By David Outten
I was brought up by a strong and wonderful single mother (as the result of a divorce). I understand that non-traditional families exist and can contain exemplary family members, however, the gold standard in family structure is a father and mother, who love each other, raising their own children. My mother would have heartily agreed.
All because there are so many broken marriages, and children born out of wedlock, it’s not necessary to throw out the gold standard. When you lower standards you get less of what’s best. If you lower standards in schools, you’ll get fewer students who achieve what the standards used to be. If you lower standards in the production of cars, you’ll get more defective cars.
It may not be politically popular to admit it, but one result of the decline in traditional families is an increase in defective children. America’s prisons are loaded with young men who grew up without a father in their home. Study after study indicates that children from traditional families do better in school, in qualifying for good jobs, in mental health, in physical health, in degree of personal happiness, and man other ways. Some studies show that traditional families that attend church regularly do the best of all.
The traditional family is not just based on Judeo-Christian laws found in the Bible. Other religions and cultures consider faithful marriage and parental responsibility foundational. Even if you don’t believe in God, just look at nature. Many baby animals require provision and protection from a mother and father if they’re to survive to become adults.
Though I was the child of divorced parents, I still desired a traditional family for myself in adulthood. I considered the failure of my parent’s marriage a tragedy I wished to avoid. I got married and raised two children to adulthood. I can vouch for the fact that it was better for my children.
I have two grandchildren who must now live with their parents divorced. It’s horrible. It’s harmful. All the squabbles over compliance with divorce decrees is the pits. If this is the “modern family,” it should definitely NOT be promoted. It’s miserable for both the parents and the children (and the grandparents too). You don’t help the children of divorced parents by pretending divorce is good, or that children without a mother AND a father in the home is good. They aren’t!
Beyond the negative impact on parents and children, the demise of the traditional family has a horrible impact on society. Government has the responsibility to protect its citizens from foreign invaders and domestic criminals. It shouldn’t bear the responsibility to provide for and protect children. When the traditional family is abandoned, those responsibilities increasingly fall on the government and taxpayers. The more the traditional family crumbles, the higher the cost of government.
We are now adding billions of dollars to the national debt every day, largely because of the demise of the traditional family.
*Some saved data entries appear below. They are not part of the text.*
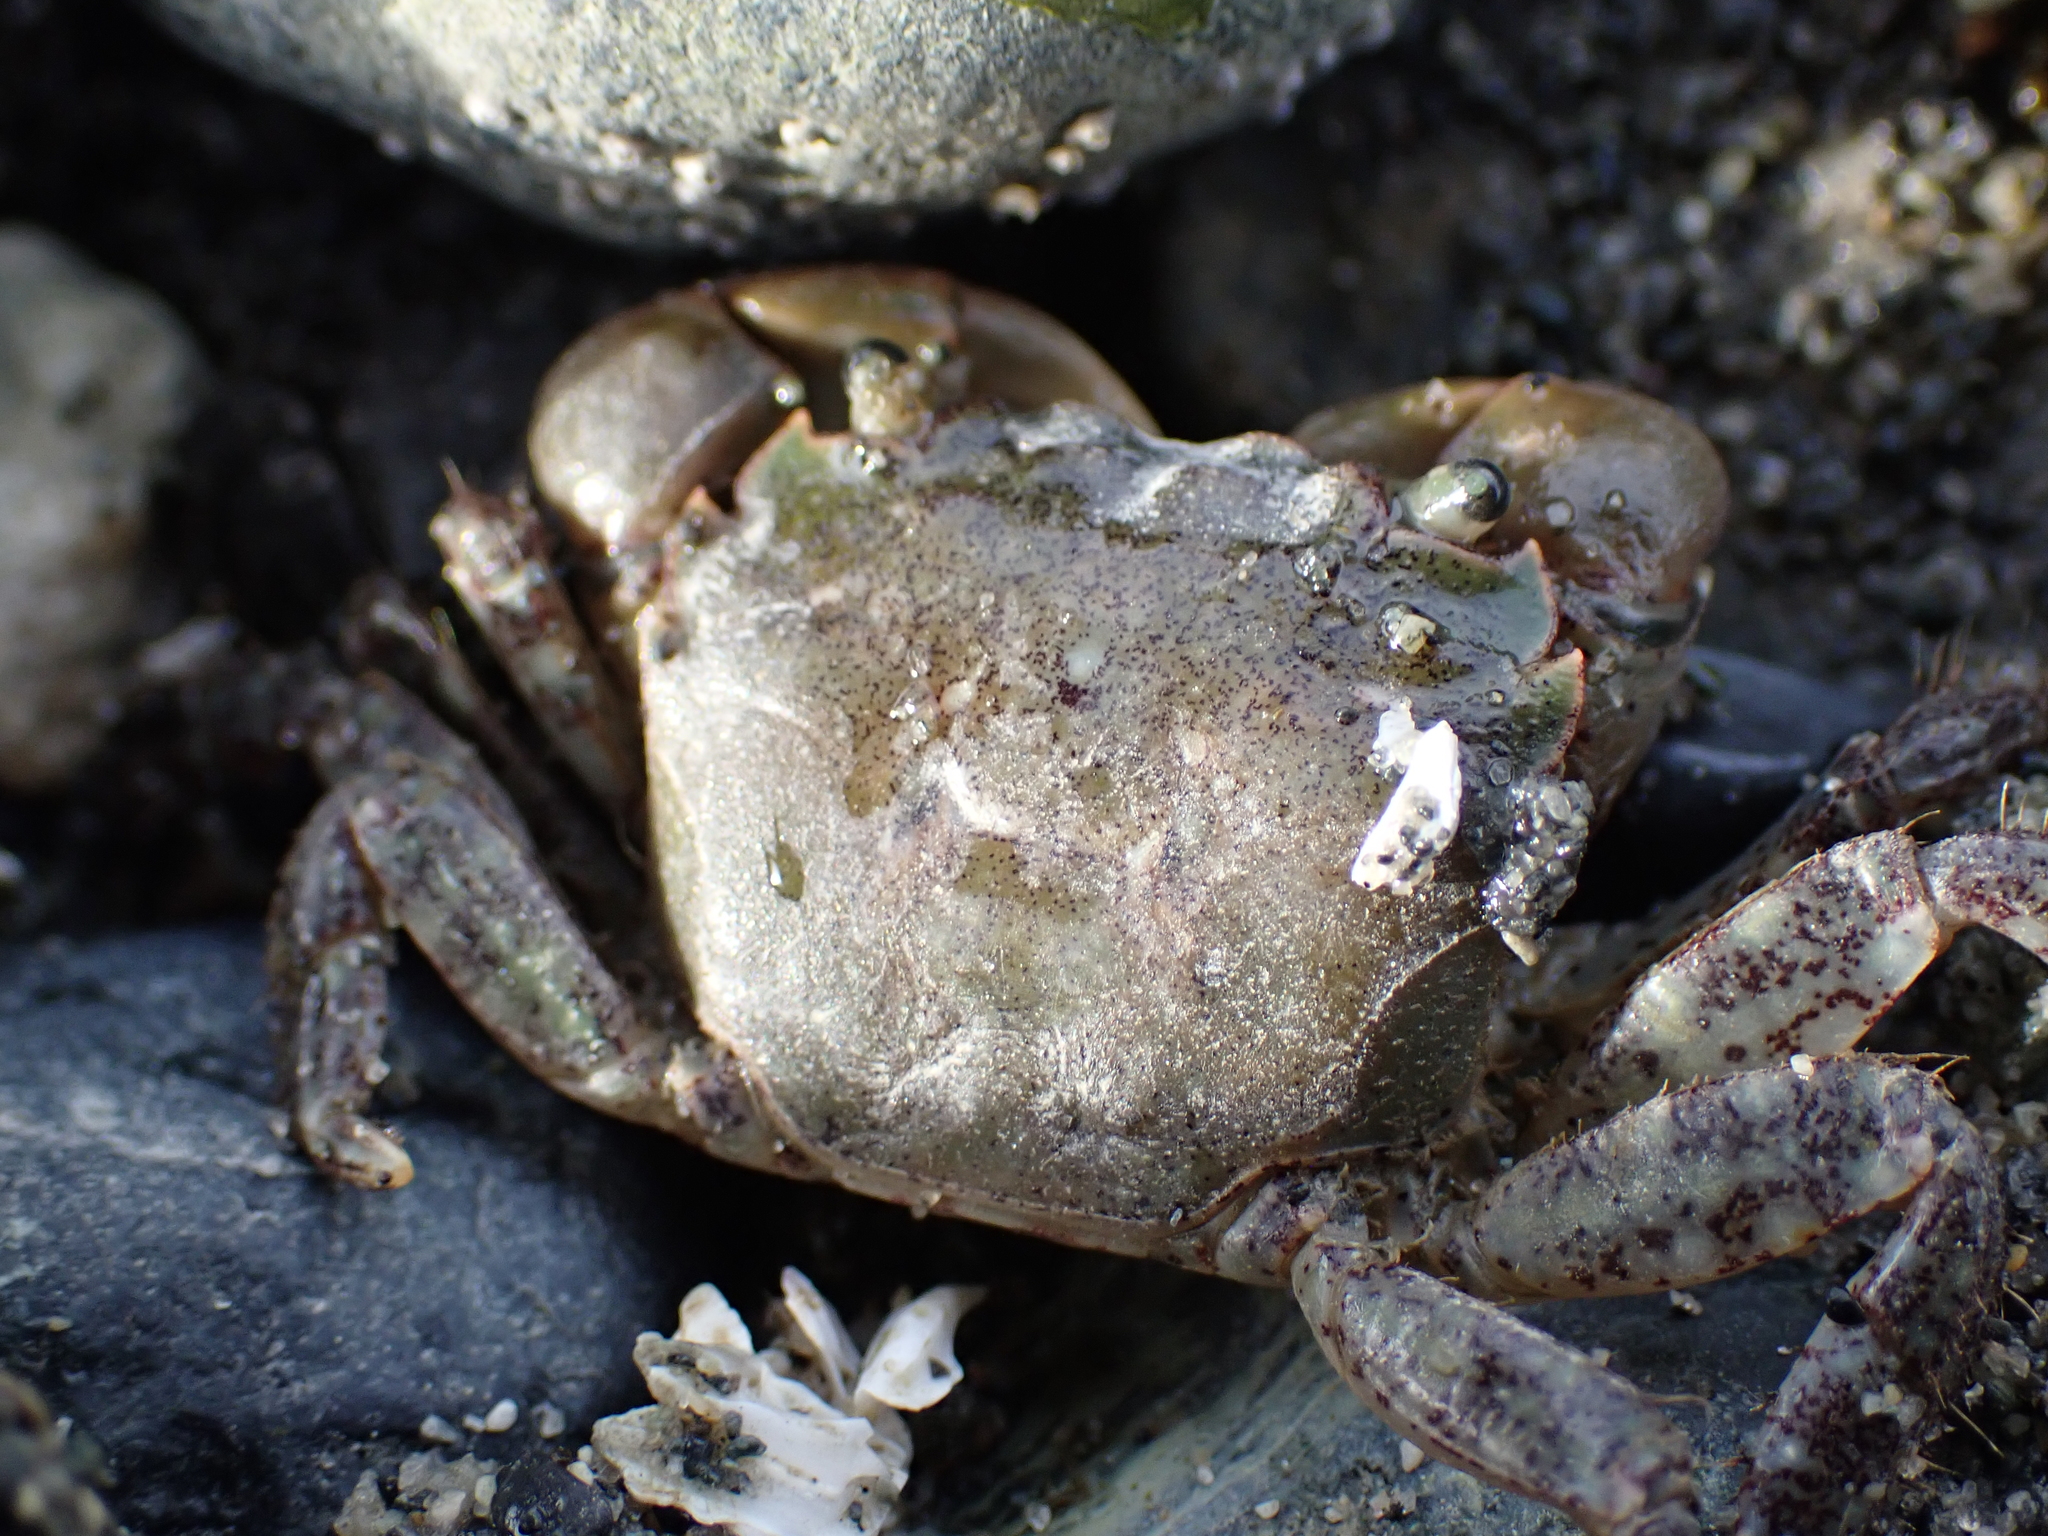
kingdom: Animalia
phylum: Arthropoda
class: Malacostraca
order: Decapoda
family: Varunidae
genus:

The impact hits business as well. Traditional families have the highest disposable income. Children raised in traditional families can afford more movie tickets and DVDs and go to more theme parks. It’s common sense. An economy thrives when a middle class has more money to spend. Kill the traditional family, and you reduce disposable income.
It’s fashionable in the modern mass media and education to pretend that anything you wish to call a family is a “gold standard” family. It’s just not true. A car that rusts out in a year doesn’t meet the “gold standard.” A restaurant that causes food poisoning on a weekly basis doesn’t meet the “gold standard.” A family style that sends a high percentage of its children to prison is not “gold standard.”
You will get more of what really is “gold standard” if you promote it as the “gold standard.” If the media makes it fashionable to achieve the “gold standard,” more children will desire it and strive for it. If kids from all income levels want the latest, greatest Nike shoes, it’s largely because media has set a “gold standard” for shoes.
The media can’t set the “gold standard” for families. That was set when God created mankind (male and female he created them – Genesis ). That truth will NEVER, never change.
The mass media can promote the “gold standard.” The media can reduce the number of children living below the “gold standard.” The media can help reduce the national debt, improve the average disposable income of children, and greatly reduce the traumas experienced from divorce. If the heads of the major entertainment producing companies would choose to promote healthy marriages and strong traditional families, they could change the lives of millions of children for the better.